Ao todo, a Petrobras já fez seis reduções nos preços do diesel em 2020, acumulando queda de 23,4% nas refinarias. No caso da gasolina, são sete reajustes, que acumulam redução de 20,6%. Motoristas costumam se queixar, porém, que o repasse para a bomba não se dá na mesma velocidade e intensidade. De acordo com a empresa de pesquisa de mercado Triad Research, o preço do litro da gasolina na bomba caiu 3,1% desde o último dia 12 - quando a Petrobras anunciou um corte de 9,5%. No diesel, a baixa nos postos foi de 3,9%, ante a queda de 6,5% nas refinarias.

Sobre o atual cenário de baixa do petróleo, Oddone disse não acreditar que os atuais patamares do barril do tipo Brent, de US$ 28,70, permanecerão por muito tempo. “Petróleo muito barato e petróleo muito caro não permanecem por muito tempo”, disse.

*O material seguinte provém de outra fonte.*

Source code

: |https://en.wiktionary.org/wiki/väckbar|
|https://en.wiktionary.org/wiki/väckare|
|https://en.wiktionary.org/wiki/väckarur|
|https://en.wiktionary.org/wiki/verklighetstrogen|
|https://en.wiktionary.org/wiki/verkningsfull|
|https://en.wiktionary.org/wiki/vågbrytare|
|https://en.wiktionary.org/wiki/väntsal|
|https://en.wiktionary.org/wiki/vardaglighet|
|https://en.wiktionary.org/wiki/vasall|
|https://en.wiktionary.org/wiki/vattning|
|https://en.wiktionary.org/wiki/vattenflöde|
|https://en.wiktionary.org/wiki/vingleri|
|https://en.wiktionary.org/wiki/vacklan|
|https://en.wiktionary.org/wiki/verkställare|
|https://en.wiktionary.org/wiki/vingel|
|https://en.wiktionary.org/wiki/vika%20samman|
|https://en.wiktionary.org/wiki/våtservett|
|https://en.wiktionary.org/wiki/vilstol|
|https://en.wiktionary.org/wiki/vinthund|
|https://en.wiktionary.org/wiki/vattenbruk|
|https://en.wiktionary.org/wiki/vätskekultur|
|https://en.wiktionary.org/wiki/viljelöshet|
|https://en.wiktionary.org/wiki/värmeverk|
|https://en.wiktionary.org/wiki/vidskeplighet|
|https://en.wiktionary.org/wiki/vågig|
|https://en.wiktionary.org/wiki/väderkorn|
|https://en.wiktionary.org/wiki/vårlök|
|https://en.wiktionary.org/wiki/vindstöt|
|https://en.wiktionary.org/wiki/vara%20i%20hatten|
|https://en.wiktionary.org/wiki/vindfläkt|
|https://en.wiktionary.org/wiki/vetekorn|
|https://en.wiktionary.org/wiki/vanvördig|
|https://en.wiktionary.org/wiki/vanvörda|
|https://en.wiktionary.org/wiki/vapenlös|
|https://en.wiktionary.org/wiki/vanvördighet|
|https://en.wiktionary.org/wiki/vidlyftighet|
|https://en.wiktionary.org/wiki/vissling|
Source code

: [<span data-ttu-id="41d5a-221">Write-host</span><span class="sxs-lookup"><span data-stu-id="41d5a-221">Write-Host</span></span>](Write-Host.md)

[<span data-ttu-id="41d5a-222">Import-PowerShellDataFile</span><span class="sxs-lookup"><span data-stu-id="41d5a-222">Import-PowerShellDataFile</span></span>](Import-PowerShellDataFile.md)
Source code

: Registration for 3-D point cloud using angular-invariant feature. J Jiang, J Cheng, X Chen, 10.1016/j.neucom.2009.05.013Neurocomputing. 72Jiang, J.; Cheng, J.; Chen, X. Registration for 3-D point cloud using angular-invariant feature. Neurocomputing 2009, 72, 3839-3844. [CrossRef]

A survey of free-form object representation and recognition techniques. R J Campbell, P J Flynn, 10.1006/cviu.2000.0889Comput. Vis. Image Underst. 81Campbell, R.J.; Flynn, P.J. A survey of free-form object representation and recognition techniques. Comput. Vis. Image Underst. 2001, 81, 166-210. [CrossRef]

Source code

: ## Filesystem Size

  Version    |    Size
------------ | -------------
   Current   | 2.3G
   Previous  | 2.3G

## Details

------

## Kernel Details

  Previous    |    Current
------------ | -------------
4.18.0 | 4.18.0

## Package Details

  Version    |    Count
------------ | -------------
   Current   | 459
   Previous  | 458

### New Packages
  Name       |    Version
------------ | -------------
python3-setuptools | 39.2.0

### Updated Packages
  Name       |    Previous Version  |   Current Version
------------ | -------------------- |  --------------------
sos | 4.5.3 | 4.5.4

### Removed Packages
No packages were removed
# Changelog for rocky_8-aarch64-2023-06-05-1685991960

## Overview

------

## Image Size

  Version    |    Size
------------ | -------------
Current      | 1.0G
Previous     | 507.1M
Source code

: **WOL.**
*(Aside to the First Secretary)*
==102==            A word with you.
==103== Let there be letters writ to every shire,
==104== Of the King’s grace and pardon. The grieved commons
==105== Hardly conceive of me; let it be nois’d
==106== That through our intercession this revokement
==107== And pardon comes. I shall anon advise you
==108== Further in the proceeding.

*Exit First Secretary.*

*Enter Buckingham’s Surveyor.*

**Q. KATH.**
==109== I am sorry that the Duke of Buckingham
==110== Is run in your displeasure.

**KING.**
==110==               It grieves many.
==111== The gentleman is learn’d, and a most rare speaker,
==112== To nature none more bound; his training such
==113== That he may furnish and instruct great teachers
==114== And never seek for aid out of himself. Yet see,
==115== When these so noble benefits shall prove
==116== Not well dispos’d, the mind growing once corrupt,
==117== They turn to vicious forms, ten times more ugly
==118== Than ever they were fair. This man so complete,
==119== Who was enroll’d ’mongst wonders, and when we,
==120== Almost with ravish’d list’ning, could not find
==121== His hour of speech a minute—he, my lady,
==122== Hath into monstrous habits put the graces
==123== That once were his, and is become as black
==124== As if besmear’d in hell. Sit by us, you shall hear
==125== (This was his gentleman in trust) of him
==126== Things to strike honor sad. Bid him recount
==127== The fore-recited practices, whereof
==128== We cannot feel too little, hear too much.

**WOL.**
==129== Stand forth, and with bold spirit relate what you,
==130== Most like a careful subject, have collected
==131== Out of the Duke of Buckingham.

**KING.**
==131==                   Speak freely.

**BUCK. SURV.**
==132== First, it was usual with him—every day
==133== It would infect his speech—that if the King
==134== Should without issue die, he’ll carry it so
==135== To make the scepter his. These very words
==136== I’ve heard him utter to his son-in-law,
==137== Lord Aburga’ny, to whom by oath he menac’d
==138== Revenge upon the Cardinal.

Indicado para comandar a ANP durante o governo de Michel Temer, Oddone assumiu em janeiro de 2017 e foi um dos homens de frente na condução do pacote de mudanças regulatórias da indústria de óleo e gás dos últimos anos. Desse trabalho, ele cita que deixa como legado um “conjunto de transformações”, que passa por medidas como a flexibilização das regras de conteúdo local e a implementação do calendário fixo de leilões - que rendeu nove rodadas em três anos, entre 2017 e 2019, e possibilitou uma onda de aquisições de áreas do pré-sal pelas grandes petroleiras internacionais.

“Arrecadamos R$ 112 bilhões em bônus de assinatura. Não me lembro de ter havido um outro processo que tenha trazido para os cofres públicos em tão curto espaço de tempo esse volume tão relevante de recursos”, disse.

Coube à Oddone conduzir também os trabalhos da ANP na negociação entre governo e Petrobras sobre a revisão do contrato da cessão onerosa; e adotar algumas medidas de estímulo a pequenas e médias petroleiras, como a redução da alíquota de royalties para projetos de revitalização de campos maduros e a criação da oferta permanente - espécie de licitação “on demand” de áreas de óleo e gás segundo o qual o órgão regulador coloca à disposição do mercado, permanentemente, um pacote de ativos para compra. Oddone, a propósito, defende que, no futuro, todos os blocos de exploração do país sejam licitados nesse modelo.

“As principais áreas do pré-sal já foram licitadas. Acabou o ciclo dos leilões de grandes áreas, com bônus elevados. A oferta permanente é o melhor caminho para deixar as companhias escolherem onde querem investir, ao invés de o poder concedente se arvorar ao direito de saber onde o investidor quer investir”, comenta.

Pelo pacote de medidas de estímulo às atividades de exploração e produção de óleo e gás, Oddone agradou as petroleiras. Por outro lado, comprou briga com a indústria naval e com grandes distribuidoras de combustíveis, sobretudo após a greve dos caminhoneiros de maio de 2018. Foi após a eclosão da paralisação que ele resolveu colocar a abertura do mercado de combustíveis na pauta da ANP. Desse movimento, surgiu um pacote de propostas como permitir a venda direta de etanol das usinas para os postos; liberar o enchimento fracionado de botijões de gás e a resolução da transparência - apontada por Oddone como um dos grandes legados de seu mandato, por ter obrigado Petrobras e importadoras a divulgarem
seus preços nos seus diferentes pontos de suprimento. “A transparência vai se encarregar de evitar que distorções no mercado de derivados não perdurem por muito tempo, como perduraram no passado”, defendeu ele.

Executivos de duas grandes distribuidoras de derivados criticaram, sob a condição de anonimato, o que chamaram de “excesso de voluntarismo” na condução da pauta. Segundo as duas fontes, Oddone focou muito numa agenda de varejo e desconcentrou-se do debate sobre medidas estruturantes para a atração de investimentos privados para infraestrutura, num momento em que a Petrobras reduz sua participação na cadeia. Ainda de acordo com as distribuidoras, a pauta criou um clima de insegurança que mexe com a precificação de ativos à venda pela estatal, como a Liquigás e refinarias.

No debate sobre medidas para abrir a distribuição, Oddone encontrou resistência dentro da própria diretoria da ANP. Sobre isso, ele disse ver com naturalidade o fato alguns debates levarem mais tempo, numa estrutura colegiada. “Mas isso faz parte da riqueza de termos decisões colegiadas. É um ambiente diferente para quem tem perfil de executivo como eu”.